• **What is needed**: Return each line of the entries below that contains the word "Білій".

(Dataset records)
####

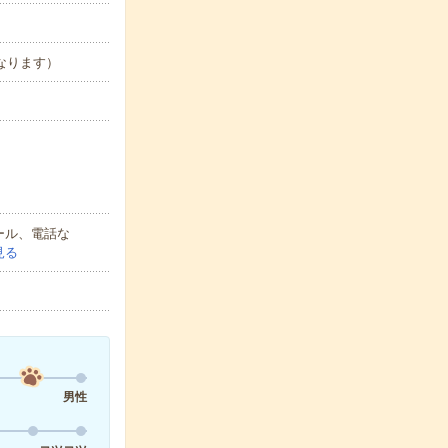
となります）
ール、電話な
見る
男性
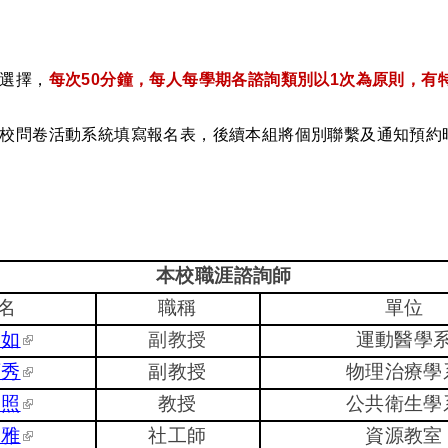
選擇，
每次50分鐘，每人每學期各諮詢類別以1次為原則，有
校問卷活動系統填寫報名表，後續本組將個別聯繫及通知預約
本校職涯諮詢師
名
職稱
單位
慧如
(link is external)
副教授
運動醫學
育秀
(link is external)
副教授
物理治療學
文照
(link is external)
教授
公共衛生學
安雅
(link is external)
社工師
資源教室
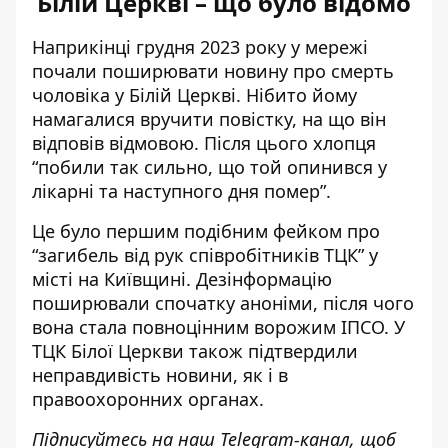
Білій Церкві – що було відомо
Наприкінці грудня 2023 року у мережі
почали поширювати новину
про смерть
чоловіка у Білій Церкві
. Нібито йому
намагалися вручити повістку, на що він
відповів відмовою. Після цього хлопця
“побили так сильно, що той опинився у
лікарні та наступного дня помер”.
Це було першим подібним фейком про
“загибель від рук співробітників ТЦК” у
місті на Київщині. Дезінформацію
поширювали спочатку аноніми, після чого
вона стала повноцінним ворожим ІПСО.
У
ТЦК Білої Церкви також підтвердили
неправдивість новини, як і в
правоохоронних органах.
Підписуйтесь на наш
Telegram-канал
, щоб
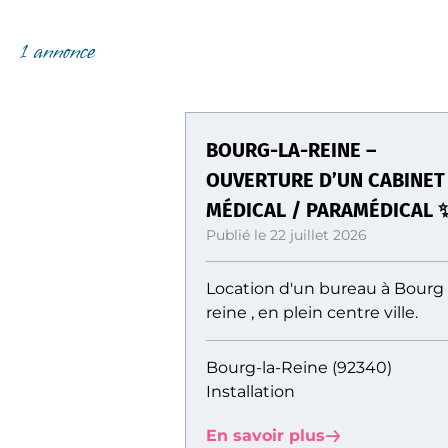
1 annonce
BOURG-LA-REINE –
OUVERTURE D’UN CABINET
MÉDICAL / PARAMÉDICAL 
Publié le 22 juillet 2026
Location d'un bureau à Bourg
reine , en plein centre ville.
Bourg-la-Reine (92340)
Installation
En savoir plus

####

• **Completed task**:
Білій Церкві – що було відомо
чоловіка у Білій Церкві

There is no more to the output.